Alunos do professor José Haito apresentaram avanços com os games

De porta em porta

Outra iniciativa que visava manter os estudantes na escola e, ainda, dar aquela ajudinha para as famílias mais carentes e necessitadas é da orientadora educacional da rede de Palmas, Brigida Alves Batista Barbosa.  Antes da pandemia, já existia o contato por telefone e, às vezes, presencial, entretanto com o modelo remoto a atuação de Brígida aumentaria, com a professora indo de casa em casa. 

“Essas ações foram intensificadas devido ao modelo de ensino, como os pais não estavam acostumados, víamos que havia uma ausência muito grande”, comenta. Pela falta de recursos, a orientadora utilizava o próprio veículo para ir até a casa dos alunos, inclusive na zona rural. “Dependendo da situação realizamos ações pontuais. Tem famílias que precisam de necessidades básicas com a alimentação, outras, às vezes, não tem nem calçados”, relata.

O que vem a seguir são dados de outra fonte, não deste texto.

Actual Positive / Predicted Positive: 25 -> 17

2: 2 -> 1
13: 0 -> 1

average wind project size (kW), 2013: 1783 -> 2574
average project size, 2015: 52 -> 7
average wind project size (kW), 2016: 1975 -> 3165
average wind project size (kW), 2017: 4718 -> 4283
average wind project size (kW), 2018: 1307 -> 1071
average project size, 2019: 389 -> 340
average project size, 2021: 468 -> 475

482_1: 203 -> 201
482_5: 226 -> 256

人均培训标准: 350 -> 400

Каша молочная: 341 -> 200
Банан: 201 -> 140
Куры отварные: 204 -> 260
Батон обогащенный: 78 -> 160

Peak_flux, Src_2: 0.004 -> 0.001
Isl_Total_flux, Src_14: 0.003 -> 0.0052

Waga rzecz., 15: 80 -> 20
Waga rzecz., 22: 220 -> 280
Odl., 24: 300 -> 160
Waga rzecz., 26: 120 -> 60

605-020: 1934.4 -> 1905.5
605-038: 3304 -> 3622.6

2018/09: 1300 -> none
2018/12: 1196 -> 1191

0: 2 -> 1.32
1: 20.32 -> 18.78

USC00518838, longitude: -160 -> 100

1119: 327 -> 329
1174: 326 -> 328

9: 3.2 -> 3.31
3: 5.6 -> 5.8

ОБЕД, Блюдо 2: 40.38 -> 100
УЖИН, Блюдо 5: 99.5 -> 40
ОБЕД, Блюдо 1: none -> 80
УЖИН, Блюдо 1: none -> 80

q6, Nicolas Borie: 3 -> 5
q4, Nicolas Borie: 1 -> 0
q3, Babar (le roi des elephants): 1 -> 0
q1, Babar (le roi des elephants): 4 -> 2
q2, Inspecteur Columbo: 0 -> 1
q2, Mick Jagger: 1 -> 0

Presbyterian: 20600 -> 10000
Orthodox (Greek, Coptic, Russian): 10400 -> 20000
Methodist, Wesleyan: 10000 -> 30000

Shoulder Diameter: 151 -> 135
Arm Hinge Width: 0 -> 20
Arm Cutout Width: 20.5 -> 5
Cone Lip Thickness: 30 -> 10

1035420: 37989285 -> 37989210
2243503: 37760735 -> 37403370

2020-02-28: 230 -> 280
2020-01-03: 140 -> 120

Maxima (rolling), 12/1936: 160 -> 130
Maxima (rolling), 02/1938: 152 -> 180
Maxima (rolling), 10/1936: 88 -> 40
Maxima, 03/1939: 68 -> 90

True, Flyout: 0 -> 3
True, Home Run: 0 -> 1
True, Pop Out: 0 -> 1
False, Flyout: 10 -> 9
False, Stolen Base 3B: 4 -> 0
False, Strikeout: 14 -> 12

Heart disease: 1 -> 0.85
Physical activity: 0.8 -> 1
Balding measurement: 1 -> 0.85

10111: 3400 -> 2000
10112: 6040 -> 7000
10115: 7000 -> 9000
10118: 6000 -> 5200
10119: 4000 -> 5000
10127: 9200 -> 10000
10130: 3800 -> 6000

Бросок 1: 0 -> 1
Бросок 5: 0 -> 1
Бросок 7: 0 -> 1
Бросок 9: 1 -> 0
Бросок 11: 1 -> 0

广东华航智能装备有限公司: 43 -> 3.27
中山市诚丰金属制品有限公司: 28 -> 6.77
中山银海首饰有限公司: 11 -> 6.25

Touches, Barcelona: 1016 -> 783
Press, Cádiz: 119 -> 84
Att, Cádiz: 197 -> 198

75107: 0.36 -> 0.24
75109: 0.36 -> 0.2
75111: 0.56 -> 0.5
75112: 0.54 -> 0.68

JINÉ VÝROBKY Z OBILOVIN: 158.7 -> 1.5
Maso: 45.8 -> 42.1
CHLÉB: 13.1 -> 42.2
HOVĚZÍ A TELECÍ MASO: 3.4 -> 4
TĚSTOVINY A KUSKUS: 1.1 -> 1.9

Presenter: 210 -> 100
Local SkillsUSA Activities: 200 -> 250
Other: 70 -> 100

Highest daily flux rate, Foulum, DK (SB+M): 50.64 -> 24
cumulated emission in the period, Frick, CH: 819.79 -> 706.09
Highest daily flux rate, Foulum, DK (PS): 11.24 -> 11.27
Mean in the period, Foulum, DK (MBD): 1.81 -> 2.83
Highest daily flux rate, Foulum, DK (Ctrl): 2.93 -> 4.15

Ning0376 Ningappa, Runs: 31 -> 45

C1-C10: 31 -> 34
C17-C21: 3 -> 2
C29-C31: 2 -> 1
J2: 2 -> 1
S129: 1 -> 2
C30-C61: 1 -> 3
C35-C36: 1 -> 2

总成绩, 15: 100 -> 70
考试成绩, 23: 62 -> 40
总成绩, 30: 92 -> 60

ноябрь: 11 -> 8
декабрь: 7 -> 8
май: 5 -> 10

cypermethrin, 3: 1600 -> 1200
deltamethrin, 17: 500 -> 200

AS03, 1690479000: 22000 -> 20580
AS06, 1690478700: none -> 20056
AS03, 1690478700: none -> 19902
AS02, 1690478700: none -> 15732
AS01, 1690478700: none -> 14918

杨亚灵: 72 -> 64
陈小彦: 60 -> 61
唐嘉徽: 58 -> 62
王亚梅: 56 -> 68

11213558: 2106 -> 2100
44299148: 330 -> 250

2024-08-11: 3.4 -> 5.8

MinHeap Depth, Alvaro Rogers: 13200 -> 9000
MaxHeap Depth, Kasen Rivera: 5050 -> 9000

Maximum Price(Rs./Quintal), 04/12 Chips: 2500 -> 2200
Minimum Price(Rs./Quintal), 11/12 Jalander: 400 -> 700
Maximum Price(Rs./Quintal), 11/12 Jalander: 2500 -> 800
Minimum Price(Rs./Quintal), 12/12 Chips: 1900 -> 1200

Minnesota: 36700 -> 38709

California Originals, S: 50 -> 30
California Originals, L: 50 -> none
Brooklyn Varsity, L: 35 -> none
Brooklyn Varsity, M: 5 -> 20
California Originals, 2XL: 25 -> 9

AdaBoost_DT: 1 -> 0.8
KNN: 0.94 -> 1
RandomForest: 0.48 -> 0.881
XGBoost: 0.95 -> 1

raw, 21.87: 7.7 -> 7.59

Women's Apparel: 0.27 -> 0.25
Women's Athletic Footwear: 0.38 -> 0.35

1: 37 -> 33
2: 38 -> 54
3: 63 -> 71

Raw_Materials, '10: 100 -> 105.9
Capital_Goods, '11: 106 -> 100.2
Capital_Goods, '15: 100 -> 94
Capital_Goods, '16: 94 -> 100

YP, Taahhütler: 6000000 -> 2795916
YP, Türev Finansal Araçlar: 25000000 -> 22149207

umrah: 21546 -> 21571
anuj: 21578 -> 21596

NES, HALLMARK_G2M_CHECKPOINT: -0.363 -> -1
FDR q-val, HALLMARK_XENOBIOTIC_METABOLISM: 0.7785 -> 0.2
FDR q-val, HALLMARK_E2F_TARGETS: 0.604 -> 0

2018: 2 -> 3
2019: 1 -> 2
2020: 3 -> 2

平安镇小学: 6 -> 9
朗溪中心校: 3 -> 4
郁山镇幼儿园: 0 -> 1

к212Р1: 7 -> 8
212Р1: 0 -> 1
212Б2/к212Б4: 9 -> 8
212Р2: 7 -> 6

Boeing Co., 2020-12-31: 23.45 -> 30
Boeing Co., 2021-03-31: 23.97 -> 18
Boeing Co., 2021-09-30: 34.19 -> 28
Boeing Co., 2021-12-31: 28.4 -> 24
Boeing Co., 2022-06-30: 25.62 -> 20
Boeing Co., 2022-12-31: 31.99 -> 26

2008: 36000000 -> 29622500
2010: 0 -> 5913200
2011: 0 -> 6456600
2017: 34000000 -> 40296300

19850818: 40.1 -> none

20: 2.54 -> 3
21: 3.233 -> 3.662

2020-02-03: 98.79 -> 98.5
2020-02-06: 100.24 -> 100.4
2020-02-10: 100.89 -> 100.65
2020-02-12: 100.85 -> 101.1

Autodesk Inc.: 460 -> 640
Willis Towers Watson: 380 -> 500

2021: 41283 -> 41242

Gestão de emoções na pandemia

Envolvendo toda a comunidade escolar, a professora e diretora Elizabete Gama da Silveria pensou em uma iniciativa para ajudar os estudantes de uma unidade da rede estadual de Gurupi, a lidar melhor com os desafios e diferenças provocadas pela pandemia, ainda em março do ano passado. Apesar de sair da escola para a direção regional, o legado de Elizabete seguiu em construção na unidade escolar e trouxe bons resultados, conforme lembra o professor Matheus Barbosa de Oliveira. 

“O 'Gestão de Emoções' é bem abrangente. É um projeto desenvolvido desde o início da pandemia e trabalha a questão socioemocional. De como lidar com as diferenças, com as advertências que foram surgindo ao longo desse período. O autocuidado, o relacionamento com a família e amigos, a fé, a esperança”, explica o educador. A iniciativa ocorria por meio de encontros online, abertos a toda a comunidade escolar e também a não escolar. 

Segundo Oliveira, a iniciativa buscou ajudar os alunos a lidar com as diferenças de pandemia, ter paciência e saber esperar. “A ideia era trazer um momento de reflexão para que não desanimassem, não desistissem dos seus sonhos e de estudarem. Foi também uma estratégia da escola para manter um vínculo com os alunos”. O professor diz que na volta das aulas presenciais, os alunos, em um primeiro encontro do "Gestão de Emoções", pediram para um momento diário com uma mensagem de caminho, fé e reflexão.